Bishop of Geneva (1567—1622)

Love everyone with a deep love based on charity, Philothea, but form friendships only with those who can share virtuous things with you. The higher the virtues you share and exchange with others, the more perfect your friendship will be. If this participation is in matters of knowledge, the resulting friendship is certainly praiseworthy. It is still more so if you have virtues in common, namely, prudence, temperance, fortitude, and justice. If your mutual and reciprocal exchanges concern charity, devotion, and Christian perfection, O God, how precious this friendship will be! It will be excellent because it comes from God, excellent because it leads to God, excellent because its bond will endure eternally in God. How good it is to love here on earth as they love in heaven, and to learn to cherish one another in this world as we shall do eternally in the next!
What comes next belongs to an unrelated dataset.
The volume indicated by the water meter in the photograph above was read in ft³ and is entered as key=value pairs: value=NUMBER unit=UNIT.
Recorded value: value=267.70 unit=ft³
Here I do not refer to the simple love of charity we must have for all men, but of that spiritual friendship by which two, three, or more souls share with one another their devotion and spiritual affections, and establish a single spirit among themselves. Such fortunate souls may justly sing, "Behold how good and pleasant it is for brothers to dwell together in unity." (Ps. 132). Yes, for the delicious balm of devotion is distilled from one heart into another by such unbroken participation, that it may be said that God on this friendship has poured down "his blessing and life forevermore." (Ps. 132) I hold that all other friendships are mere shadows in comparison with this, and that their bonds are but chains of glass or jet, when compared to this bond of holy devotion, for it is made entirely of gold. Do not form any kind of friendship except this. I refer to friendships you must make for yourselves, for you must not give up or neglect friendships that nature or earlier duties oblige you to cultivate with parents, kindred, benefactors, neighbors and others. I refer here only to those you yourself choose.
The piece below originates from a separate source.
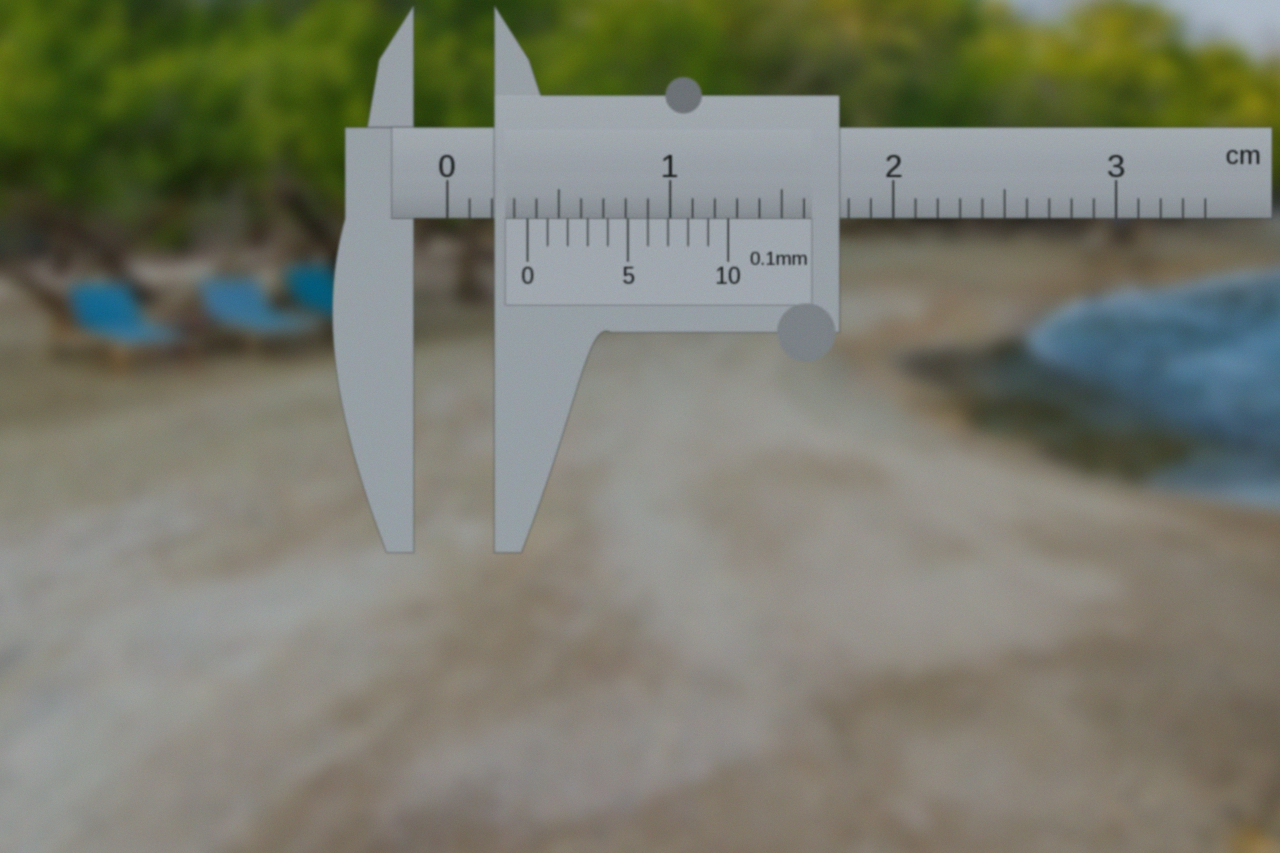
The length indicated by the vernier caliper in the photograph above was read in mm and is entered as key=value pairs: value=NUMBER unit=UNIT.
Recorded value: value=3.6 unit=mm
No one will deny that our Lord loved St. John, Lazarus, Martha and Mary Magdalen with a very sweet and special friendship, for the Scriptures tell us so. (Jn. 13, 23) We know that St. Peter tenderly cherished St. Mark and St. Petronilla, just as St. Paul did Timothy and St. Tecla. In many places St. Gregory Nazianzen boasts of his incomparable friendship with the great St. Basil, and describes it in this way: "It seemed that in us there was only a single soul dwelling in two bodies. We had each of us only one purpose, to cultivate virtue and to adapt all the purposes of our life to our future hopes, in this way leaving mortal earth before we died in it."

St. Augustine testifies that St. Ambrose loved St. Monica solely for the rare virtue he saw in her, and that she in turn loved him as an angel of God. I am wrong in detaining you so long on so obvious a subject. St. Jerome, St. Augustine, St. Bernard, and all the greatest servants of God have had very particular friendships, without doing any harm to their perfection. When condemning the disorders of the pagans, St. Paul accuses them of being people "without affection," (Rom. 1, 31), that is, they had no true friendships. Together with all good philosophers, St. Thomas states that friendship is a virtue. He speaks of "particular friendship" since, as he says, "perfect friendship cannot be extended to a great many persons." Hence perfection consists not in having no friendships, but in having only those which are good, holy, and sacred.